### Problem to solve:
Can you copy the data below word for word, starting at the line containing "[230, 263, 495, 374]" and going down to the line containing "The papers are messy", with both of those lines included?

### Data supplied:
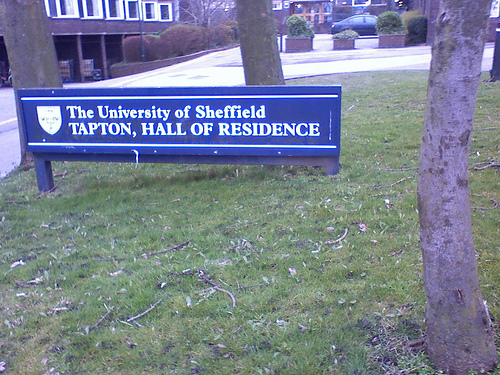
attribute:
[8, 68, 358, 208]
sign — dark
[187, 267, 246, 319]
stick — brown, small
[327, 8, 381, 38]
car — black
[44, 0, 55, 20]
window — white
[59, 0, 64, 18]
window — white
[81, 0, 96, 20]
window — white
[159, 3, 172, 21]
window — white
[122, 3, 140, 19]
window — white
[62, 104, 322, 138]
text — white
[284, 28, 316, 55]
pot — square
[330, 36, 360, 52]
pot — square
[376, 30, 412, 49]
pot — square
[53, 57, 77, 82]
object — brown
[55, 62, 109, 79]
fence — black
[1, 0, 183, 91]
building — dark brick brown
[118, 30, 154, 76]
bush — brown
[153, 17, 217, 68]
bush — brown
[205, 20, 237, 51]
bush — brown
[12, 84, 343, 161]
sign — blue, long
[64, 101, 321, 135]
writing — white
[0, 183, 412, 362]
branches — broken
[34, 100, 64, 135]
logo — white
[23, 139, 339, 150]
stripe — white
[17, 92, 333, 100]
stripe — white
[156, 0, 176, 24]
window — white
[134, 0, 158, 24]
window — white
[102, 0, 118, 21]
window — white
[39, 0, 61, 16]
window — white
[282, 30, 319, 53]
planter — red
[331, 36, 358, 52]
planter — red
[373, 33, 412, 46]
planter — red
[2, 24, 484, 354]
tree trunks — three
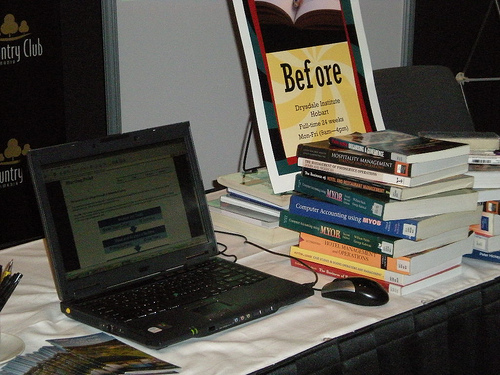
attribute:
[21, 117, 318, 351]
laptop — open, black, older model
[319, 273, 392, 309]
mouse — black, silver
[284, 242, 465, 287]
book — college book, soft cover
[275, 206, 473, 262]
book — college book, soft cover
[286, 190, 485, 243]
book — college book, soft cover, paperback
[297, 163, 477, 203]
book — college book, soft cover, paperback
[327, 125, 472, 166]
book — college book, soft cover, paperback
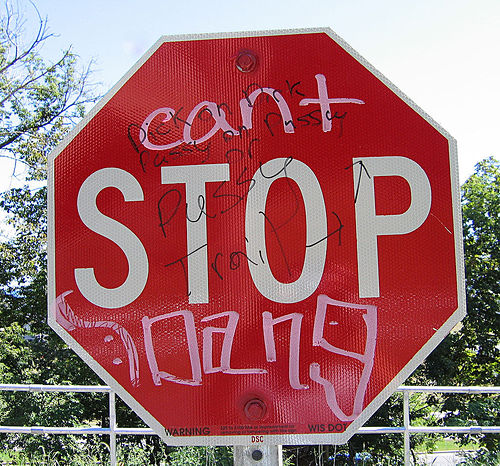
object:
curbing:
[411, 447, 478, 452]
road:
[338, 449, 480, 464]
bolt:
[244, 399, 267, 420]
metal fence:
[3, 381, 120, 464]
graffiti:
[41, 64, 471, 451]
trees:
[464, 161, 500, 462]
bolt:
[236, 51, 255, 72]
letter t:
[158, 163, 230, 304]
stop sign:
[33, 23, 474, 465]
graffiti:
[117, 289, 382, 429]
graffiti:
[138, 72, 365, 150]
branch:
[0, 72, 40, 122]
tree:
[0, 0, 99, 157]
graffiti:
[257, 103, 345, 141]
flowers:
[330, 445, 374, 463]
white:
[298, 434, 349, 446]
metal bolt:
[234, 50, 257, 74]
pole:
[230, 445, 282, 465]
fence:
[1, 380, 500, 466]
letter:
[53, 162, 233, 308]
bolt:
[251, 450, 262, 462]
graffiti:
[160, 156, 326, 304]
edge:
[145, 423, 366, 448]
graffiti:
[343, 160, 375, 201]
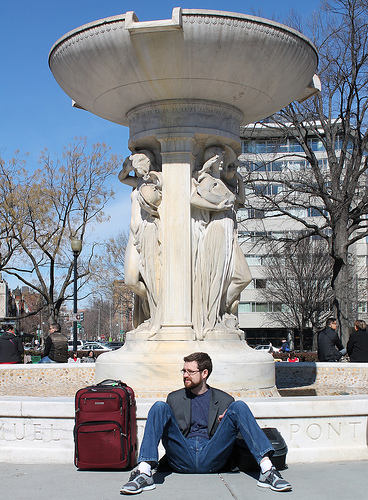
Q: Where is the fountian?
A: Behind the man.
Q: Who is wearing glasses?
A: The man.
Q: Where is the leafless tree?
A: In front of the building.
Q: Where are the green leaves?
A: On the tree.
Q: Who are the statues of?
A: Two women.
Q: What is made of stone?
A: The fountain.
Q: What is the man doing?
A: Sitting by a fountain.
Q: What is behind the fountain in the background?
A: A building with lots of windows.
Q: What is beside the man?
A: A red suitcase.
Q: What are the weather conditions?
A: Clear and sunny.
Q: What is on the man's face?
A: Glasses.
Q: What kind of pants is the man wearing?
A: Blue jeans.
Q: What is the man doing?
A: Sitting on the ground.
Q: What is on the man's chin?
A: Facial hair.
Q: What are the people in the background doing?
A: Talking.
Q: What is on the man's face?
A: The man has a brown beard.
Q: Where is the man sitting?
A: A man sitting on ground.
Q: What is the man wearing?
A: A pair of blue jeans.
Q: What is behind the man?
A: A sculptural water fountain.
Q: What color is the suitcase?
A: Red.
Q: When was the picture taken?
A: Daytime.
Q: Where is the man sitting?
A: The ground.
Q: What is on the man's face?
A: Glasses.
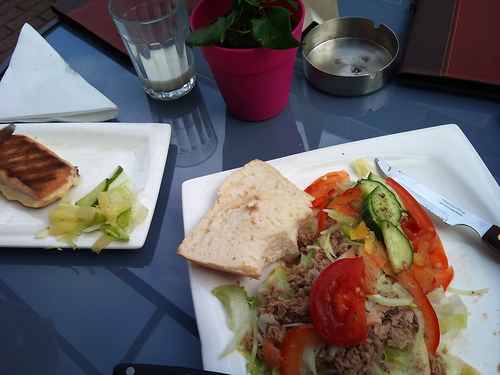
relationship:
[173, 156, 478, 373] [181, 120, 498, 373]
food on plate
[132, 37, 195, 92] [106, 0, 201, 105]
milk in glass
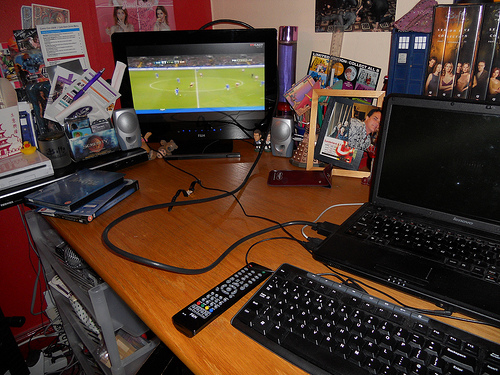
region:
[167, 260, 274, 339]
black television remote control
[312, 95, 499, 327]
black laptop computer turned off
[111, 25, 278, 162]
desktop monitor turned on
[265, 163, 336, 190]
dark red eyeglass case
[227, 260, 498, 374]
black computer keyboard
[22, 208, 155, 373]
clear plastic three tier bin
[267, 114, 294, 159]
silver computer speaker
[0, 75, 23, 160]
open Chinese food container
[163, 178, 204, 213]
wristwatch sitting on desk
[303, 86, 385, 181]
wooden photo frame with picture of man in it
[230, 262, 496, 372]
part of a computer keyboard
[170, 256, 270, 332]
a long black remote control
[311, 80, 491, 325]
part of a black laptop computer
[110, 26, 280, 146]
a small black t.v.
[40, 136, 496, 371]
part of a brown desk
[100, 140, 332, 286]
a long black cord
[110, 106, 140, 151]
a tall gray computer speaker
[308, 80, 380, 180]
a brown picture frame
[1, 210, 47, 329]
part of a red wall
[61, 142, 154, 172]
part of a dvd player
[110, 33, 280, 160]
A computer monitor on the desk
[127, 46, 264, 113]
The monitor is showing a soccer game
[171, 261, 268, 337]
A TV remote control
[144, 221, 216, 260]
The desk is made of wood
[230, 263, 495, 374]
A black computer keyboard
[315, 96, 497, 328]
The laptop is black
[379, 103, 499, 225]
Nothing is on the laptop screen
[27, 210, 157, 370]
The chair is metal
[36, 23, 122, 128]
The papers are messy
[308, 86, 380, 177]
A photo of a boy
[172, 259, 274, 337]
Black television remote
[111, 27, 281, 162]
Small black flatscreen television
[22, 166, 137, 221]
Stack of three DVDs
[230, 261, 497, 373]
Black desktop keyboard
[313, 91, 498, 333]
Black laptop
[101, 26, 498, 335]
Black laptop connected to a television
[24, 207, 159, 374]
Plastic shelving unit under a desk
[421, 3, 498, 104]
Buffy the Vampire Slayer VHS collection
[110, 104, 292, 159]
Pair of small silver computer speakers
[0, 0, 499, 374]
Cluttered computer room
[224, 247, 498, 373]
This is a keyboard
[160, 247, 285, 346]
this is a remote control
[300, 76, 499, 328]
this is a laptop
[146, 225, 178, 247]
this is brown wood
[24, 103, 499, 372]
this is a desk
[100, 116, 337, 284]
these are black cables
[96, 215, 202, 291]
this is a black cable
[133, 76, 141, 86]
this is the color green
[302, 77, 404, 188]
this is a picture frame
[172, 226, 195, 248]
this is the color brown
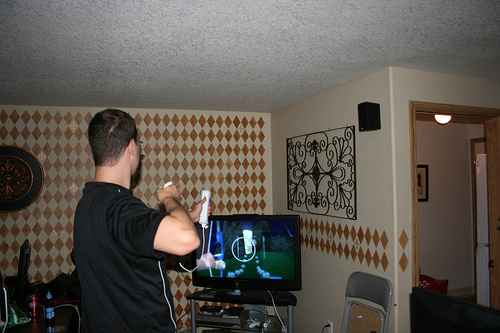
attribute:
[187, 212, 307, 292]
television — on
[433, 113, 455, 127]
light — on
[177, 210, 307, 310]
tv — flat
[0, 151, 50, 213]
black fence — brass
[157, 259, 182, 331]
stripe — white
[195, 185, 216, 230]
remote — wii, Nintendo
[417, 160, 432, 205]
print — art, framed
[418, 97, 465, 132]
light — on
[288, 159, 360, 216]
art — black, metal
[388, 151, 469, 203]
picture — framed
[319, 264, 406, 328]
chair — steel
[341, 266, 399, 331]
chair — grey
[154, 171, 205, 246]
controller — wii controller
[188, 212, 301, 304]
tv — on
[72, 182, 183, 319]
shirt — black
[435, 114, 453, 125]
fixture — light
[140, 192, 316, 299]
television — black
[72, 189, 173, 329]
shirt — black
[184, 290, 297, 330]
stand — black, television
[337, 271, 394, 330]
chair — gray, closed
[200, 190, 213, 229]
remote — white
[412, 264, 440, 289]
container — red, plastic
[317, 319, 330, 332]
cord — plugged in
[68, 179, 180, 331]
shirt — black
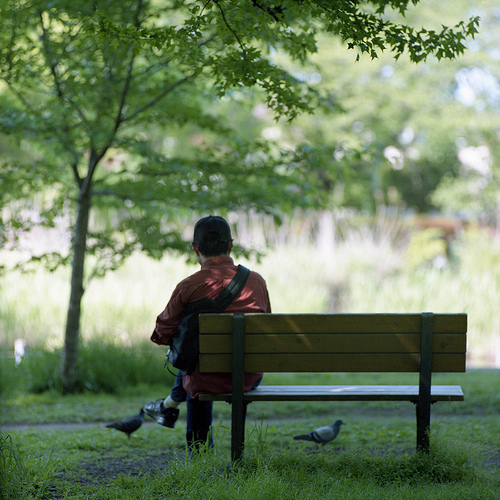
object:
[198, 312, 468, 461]
bench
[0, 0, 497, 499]
park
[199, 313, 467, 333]
piece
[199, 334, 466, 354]
piece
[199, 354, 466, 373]
piece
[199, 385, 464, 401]
seat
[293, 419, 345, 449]
bird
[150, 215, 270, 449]
man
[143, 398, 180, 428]
foot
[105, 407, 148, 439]
bird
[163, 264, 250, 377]
bag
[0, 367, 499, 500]
grass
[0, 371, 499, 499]
ground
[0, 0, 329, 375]
tree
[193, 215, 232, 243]
cap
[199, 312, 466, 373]
panels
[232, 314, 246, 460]
support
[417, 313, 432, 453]
support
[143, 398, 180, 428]
shoe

### Task answer:
[230, 263, 495, 374]
A black computer keyboard
[315, 96, 497, 328]
The laptop is black
[379, 103, 499, 225]
Nothing is on the laptop screen
[27, 210, 157, 370]
The chair is metal
[36, 23, 122, 128]
The papers are messy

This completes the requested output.